- Interactive map of Petunia's Pies & Pastries

Restaurant information
- Owners: Lisa Clark; Jacob Williamson;
- Location: 610 Southwest 12th Avenue, Portland, Multnomah, Oregon, 97205, United States
- Coordinates: 45°31′15″N 122°41′01″W﻿ / ﻿45.5209°N 122.6837°W
- Seating capacity: 25

= Petunia's Pies & Pastries =

Bakery and dessert shop in Portland, Oregon, U.S.

Petunia's Pies & Pastries is a bakery and dessert shop in Portland, Oregon, United States. The business specializes in gluten-free and vegan pastries.

== Description ==
The bakery and dessert shop Petunia's Pies & Pastries operates near the intersection of Alder Street and 12th Avenue in downtown Portland. The interior has exposed brick walls, white countertops, and wood beams.

The shop specializes in gluten-free and vegan pastries such as bumble-berry peach pie, streusels with coconut and hazelnut, cupcakes, coffee cake, doughnuts, muffins, coconut passionberry babycakes, cookies, marionberry crumble bars, and macarons. The menu has also included burgers, pizza, salads, soups, chili, and cornbread. Chili ingredients include pinto and black beans, corn, kale, tomato, cayenne pepper, paprika, and chili powder. Petunia's also offers ice cream and waffle cones.

Among cocktails is the Widow's Kiss, which has apple brandy, chartreuse, Benedictine, and bitters. The shop also offers seasonal options such as peppermint hot cocoa babycakes with toasted marshmallows, eggnog cheesecake with a ginger snap crust, chocolate mint sandwich cookies with a peppermint buttercream filling, pumpkin maple spice cake with maple buttercream and candied ginger, and sugar cookies. Petunia's has also sold chocolate brownies, sticky buns with pecans, and blueberry-lemon scones.
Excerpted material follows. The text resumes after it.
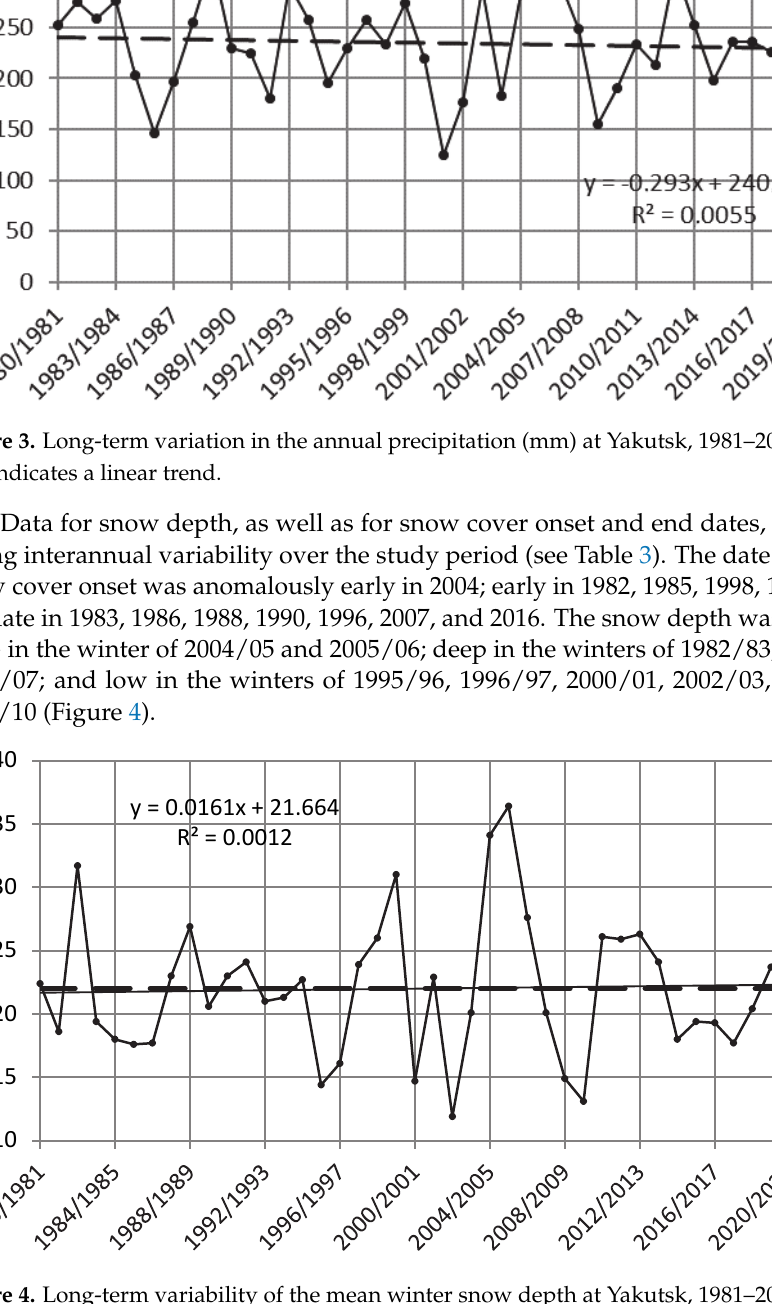
Figure 4. Long-term variability of the mean winter snow depth at Yakutsk, 1981–2021. The dashed line indicates a linear trend.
Pie varieties have included apple crumb, marionberry crumb, pecan, and pumpkin.

== History ==
Lisa Clark opened the 25-seat shop as Portland's first gluten-free and vegan bakery on March 1, 2013. She operates the business with her husband Jacob Williamson. Prior to opening a brick and mortar storefront, she sold gluten-free and vegan products at farmers' markets and other events. The shop launched a savory lunch menu in 2014.
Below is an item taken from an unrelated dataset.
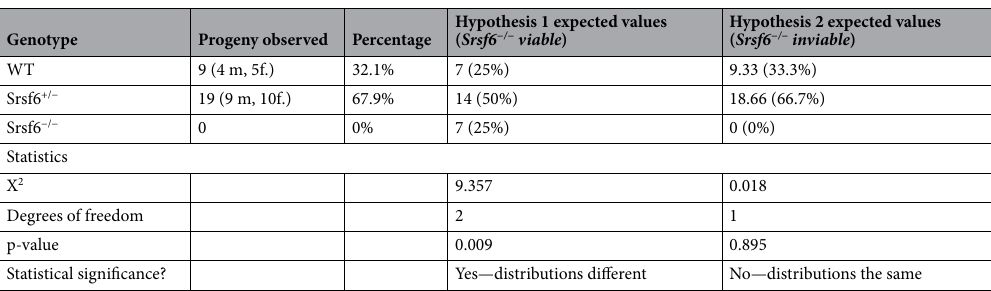
Table 1. Genotypes of the progeny from the Srsf6 +/ − intercross.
Elephants Delicatessen, New Seasons Market, and Whole Foods Market have sold products by Petunia's. In 2020, during the COVID-19 pandemic, the business operated via curbside pickup and delivery via Grubhub and Postmates at times. Petunia's also sold baking mixes, gift cards, and merchandise.

== Reception ==
Michelle Lopez included the business in Eater Portlands 2024 overview of the city's best pies. The website's Sararosa Davies included Petunia's in a 2025 list of Porltand's best gluten-free bakeries and restaurants. Anastasia Sloan included the shop in Eater Portlands 2025 overview of the city's best dairy-free frozen desserts.